超抜の仕上がりでまくって先頭を狙う永井に対し、絶妙のコース取りでまくらせない青山。1周4角で3番手にいた荒尾は、永井がわずかに流れた5周3角を見逃さず、内をすり抜けて2番手へ。青山を追いかけ、今度は青山が、荒尾のイン攻めをしのぐ形となった。再三、外に車を振って切り返しを狙う荒尾を、的確にシャットアウト。結果的に、青山が内外自在の走りで史上6人目のSG全冠制覇を成し遂げた。

「(SGグランドスラム達成は)めちゃくちゃうれしい。グランドスラムは自分には高い目標だし、できないと思っていた。チャンスはいつかくるのかな、ってそれくらいに考えていた。歴史に名前が残ってうれしい。泣きそう。久しぶりの優勝だし、スタートも切れたのもうれしい」と素直に笑顔で喜びを表した。

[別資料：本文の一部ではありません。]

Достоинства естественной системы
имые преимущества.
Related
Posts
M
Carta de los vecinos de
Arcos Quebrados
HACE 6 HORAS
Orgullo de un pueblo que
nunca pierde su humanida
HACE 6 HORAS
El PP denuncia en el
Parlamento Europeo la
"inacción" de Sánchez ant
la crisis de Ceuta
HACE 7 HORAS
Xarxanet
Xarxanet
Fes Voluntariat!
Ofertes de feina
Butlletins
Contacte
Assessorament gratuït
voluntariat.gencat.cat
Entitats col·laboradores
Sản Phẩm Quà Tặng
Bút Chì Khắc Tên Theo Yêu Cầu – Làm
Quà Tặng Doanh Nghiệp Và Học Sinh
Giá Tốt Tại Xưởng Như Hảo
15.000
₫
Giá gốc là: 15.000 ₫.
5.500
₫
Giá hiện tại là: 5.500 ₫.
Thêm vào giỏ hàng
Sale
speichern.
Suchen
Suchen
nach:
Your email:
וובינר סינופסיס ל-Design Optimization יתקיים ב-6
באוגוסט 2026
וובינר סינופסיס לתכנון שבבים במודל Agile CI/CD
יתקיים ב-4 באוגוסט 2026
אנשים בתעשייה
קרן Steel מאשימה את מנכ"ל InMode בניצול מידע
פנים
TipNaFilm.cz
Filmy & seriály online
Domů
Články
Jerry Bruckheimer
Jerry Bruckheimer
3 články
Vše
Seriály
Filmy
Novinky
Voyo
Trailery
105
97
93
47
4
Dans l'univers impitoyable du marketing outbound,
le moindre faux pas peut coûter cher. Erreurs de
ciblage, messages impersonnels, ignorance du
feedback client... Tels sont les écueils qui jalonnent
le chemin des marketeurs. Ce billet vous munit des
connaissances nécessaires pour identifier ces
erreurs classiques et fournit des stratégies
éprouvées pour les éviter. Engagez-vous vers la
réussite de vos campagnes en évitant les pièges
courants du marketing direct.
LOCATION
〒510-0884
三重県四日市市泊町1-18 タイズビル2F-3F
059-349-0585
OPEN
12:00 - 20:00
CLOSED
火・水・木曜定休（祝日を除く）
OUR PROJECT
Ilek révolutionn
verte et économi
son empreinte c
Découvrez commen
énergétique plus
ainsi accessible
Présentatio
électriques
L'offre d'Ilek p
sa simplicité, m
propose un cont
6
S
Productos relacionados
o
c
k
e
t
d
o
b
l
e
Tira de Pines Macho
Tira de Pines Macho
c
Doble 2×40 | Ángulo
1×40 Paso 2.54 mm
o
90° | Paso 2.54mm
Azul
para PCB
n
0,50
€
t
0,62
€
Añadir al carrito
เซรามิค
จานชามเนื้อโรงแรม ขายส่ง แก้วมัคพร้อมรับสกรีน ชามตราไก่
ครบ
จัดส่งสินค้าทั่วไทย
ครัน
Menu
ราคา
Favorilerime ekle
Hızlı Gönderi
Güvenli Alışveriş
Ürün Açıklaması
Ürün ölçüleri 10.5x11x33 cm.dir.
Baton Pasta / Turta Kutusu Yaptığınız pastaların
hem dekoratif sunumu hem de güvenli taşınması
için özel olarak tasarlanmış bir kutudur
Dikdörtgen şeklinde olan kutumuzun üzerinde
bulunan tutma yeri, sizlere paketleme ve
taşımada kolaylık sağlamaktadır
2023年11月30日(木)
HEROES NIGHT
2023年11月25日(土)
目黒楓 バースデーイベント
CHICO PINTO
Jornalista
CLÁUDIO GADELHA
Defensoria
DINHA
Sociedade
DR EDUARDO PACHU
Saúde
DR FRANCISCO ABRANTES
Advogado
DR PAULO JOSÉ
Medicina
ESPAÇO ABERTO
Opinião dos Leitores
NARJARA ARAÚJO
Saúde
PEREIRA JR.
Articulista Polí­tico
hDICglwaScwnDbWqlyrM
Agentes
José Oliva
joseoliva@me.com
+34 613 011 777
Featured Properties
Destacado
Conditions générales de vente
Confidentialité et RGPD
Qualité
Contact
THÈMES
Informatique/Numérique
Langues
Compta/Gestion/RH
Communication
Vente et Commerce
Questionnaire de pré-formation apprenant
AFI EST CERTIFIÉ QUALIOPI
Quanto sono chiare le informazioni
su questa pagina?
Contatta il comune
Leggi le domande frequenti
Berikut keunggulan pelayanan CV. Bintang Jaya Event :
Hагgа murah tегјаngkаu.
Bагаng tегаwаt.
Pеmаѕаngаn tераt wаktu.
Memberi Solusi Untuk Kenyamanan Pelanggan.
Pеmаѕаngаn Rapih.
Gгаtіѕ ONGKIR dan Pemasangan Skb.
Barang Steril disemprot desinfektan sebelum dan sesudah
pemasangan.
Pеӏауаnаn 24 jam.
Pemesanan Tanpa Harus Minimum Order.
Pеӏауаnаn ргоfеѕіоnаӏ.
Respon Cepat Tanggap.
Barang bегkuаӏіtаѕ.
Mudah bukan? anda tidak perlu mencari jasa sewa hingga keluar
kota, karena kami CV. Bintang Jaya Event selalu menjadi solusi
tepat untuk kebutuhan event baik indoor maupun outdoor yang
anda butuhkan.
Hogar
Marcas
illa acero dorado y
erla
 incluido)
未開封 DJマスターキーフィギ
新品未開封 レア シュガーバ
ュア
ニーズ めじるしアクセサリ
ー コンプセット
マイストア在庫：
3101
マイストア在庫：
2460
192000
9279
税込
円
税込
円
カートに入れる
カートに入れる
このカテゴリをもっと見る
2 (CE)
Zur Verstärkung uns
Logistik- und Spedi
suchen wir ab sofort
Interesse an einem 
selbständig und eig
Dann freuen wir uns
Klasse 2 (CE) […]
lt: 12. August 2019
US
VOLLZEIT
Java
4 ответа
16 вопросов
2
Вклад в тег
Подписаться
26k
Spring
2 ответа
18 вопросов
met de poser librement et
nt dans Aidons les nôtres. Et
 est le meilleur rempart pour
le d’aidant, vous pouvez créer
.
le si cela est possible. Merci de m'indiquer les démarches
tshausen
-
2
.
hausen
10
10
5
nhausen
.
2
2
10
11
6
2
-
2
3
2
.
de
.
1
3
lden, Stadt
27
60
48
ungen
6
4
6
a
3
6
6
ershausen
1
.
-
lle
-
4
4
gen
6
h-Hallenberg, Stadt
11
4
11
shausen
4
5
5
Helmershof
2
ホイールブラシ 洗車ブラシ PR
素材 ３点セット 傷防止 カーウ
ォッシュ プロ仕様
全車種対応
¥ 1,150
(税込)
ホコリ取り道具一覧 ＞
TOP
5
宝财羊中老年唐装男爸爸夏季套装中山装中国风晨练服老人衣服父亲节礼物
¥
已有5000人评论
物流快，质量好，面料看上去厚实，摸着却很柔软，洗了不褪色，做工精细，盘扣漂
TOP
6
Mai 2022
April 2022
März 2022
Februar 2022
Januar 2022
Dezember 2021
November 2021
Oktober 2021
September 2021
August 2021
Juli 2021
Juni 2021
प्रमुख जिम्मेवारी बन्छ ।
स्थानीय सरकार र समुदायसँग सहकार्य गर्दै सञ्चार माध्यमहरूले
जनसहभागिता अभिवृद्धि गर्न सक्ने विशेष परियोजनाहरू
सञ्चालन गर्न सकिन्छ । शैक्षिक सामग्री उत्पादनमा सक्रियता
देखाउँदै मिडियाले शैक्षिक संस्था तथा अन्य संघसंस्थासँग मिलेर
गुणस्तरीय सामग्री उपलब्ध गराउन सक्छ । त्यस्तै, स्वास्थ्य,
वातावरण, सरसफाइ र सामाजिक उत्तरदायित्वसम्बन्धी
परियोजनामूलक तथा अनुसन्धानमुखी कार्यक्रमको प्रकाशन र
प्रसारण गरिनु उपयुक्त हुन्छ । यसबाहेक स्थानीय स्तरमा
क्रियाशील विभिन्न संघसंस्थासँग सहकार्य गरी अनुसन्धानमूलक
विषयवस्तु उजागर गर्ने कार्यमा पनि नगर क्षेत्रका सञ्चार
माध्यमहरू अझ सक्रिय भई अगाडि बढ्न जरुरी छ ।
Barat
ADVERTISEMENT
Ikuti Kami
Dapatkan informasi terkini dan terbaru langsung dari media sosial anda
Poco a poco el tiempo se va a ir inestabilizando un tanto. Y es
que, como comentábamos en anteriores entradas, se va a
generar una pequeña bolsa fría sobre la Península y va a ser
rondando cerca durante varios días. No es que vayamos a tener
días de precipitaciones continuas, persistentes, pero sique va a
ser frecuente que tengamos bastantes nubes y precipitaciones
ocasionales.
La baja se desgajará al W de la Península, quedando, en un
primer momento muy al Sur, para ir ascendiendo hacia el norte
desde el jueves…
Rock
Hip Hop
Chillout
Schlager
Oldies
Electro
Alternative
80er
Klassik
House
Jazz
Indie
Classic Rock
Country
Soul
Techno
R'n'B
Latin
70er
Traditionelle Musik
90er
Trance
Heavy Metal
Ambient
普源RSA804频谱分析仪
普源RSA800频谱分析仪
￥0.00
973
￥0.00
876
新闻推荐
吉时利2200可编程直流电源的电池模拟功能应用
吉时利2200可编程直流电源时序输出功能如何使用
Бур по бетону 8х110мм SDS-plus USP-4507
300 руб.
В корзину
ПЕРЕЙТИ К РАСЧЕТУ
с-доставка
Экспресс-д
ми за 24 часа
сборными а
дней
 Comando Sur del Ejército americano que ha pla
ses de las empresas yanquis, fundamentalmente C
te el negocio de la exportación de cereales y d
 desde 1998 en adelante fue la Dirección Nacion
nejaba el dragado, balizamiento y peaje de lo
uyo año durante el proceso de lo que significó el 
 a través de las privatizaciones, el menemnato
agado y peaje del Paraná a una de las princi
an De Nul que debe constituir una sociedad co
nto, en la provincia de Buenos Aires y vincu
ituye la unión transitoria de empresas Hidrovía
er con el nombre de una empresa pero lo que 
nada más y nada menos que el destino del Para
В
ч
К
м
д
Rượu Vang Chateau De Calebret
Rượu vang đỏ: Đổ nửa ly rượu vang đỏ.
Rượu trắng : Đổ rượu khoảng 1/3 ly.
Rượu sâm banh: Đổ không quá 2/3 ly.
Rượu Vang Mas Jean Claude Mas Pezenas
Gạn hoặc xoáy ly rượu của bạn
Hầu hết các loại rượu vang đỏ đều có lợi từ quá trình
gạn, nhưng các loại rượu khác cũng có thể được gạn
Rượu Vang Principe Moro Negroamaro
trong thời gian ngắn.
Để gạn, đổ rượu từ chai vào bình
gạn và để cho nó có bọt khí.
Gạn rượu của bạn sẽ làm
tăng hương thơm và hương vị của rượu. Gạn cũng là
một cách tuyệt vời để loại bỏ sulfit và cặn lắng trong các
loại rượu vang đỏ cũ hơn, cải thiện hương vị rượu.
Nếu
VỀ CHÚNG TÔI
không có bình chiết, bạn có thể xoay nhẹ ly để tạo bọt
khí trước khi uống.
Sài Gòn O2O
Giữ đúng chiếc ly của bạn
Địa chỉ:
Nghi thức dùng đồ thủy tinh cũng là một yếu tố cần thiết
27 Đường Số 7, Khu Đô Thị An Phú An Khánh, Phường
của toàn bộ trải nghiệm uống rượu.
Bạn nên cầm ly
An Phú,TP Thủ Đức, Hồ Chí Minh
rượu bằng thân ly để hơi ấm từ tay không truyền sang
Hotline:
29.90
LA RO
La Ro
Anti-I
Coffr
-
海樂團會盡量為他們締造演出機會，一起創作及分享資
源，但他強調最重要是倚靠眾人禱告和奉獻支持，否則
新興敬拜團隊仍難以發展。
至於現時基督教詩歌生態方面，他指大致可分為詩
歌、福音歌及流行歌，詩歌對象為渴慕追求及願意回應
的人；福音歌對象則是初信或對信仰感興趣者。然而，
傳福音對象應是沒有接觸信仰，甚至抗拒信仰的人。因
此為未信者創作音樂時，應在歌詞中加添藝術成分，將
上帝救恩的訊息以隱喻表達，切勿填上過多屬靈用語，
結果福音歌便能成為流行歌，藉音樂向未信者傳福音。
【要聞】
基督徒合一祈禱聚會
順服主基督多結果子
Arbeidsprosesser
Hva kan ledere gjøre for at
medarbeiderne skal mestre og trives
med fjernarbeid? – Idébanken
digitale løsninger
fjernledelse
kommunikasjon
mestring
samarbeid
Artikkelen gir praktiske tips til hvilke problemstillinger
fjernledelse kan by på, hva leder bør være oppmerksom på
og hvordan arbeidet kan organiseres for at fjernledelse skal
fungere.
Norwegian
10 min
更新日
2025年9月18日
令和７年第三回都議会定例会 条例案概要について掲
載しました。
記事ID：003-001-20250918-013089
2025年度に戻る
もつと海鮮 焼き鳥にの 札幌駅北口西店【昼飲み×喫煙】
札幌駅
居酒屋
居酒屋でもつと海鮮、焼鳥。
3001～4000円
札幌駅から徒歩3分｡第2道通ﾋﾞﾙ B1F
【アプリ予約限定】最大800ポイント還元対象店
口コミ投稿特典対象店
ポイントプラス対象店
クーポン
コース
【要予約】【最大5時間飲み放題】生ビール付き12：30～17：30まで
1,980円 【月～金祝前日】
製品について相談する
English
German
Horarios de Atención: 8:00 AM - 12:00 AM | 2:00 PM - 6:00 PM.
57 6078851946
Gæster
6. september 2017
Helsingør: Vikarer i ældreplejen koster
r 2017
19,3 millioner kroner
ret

レースについては「スタートは(永井大介選手に)少し行かれたけど、枠が助けてくれた。エンジンも良くなったのかな。ただ、ペースを上げると厳しいかなって、試走で雰囲気があったので締めて走った。(10周回は)長かった。やられちゃうかなと思った。誰かは迫ってくるだろうとは思っていた」。レース後のCS放送インタビューでは「(師匠の)仲口武志さん、グランドスラムできました!」と、デビューから見守ってくれた師匠に感謝の言葉も述べた。

これで18年から4年連続のSG制覇も達成。全国ランク1位をひた走るオートレース界のトップライダーは、もちろん11月の日本選手権、12月末のスーパースター王座決定戦と続くSGロードでも、主役の座でファンを沸かせる。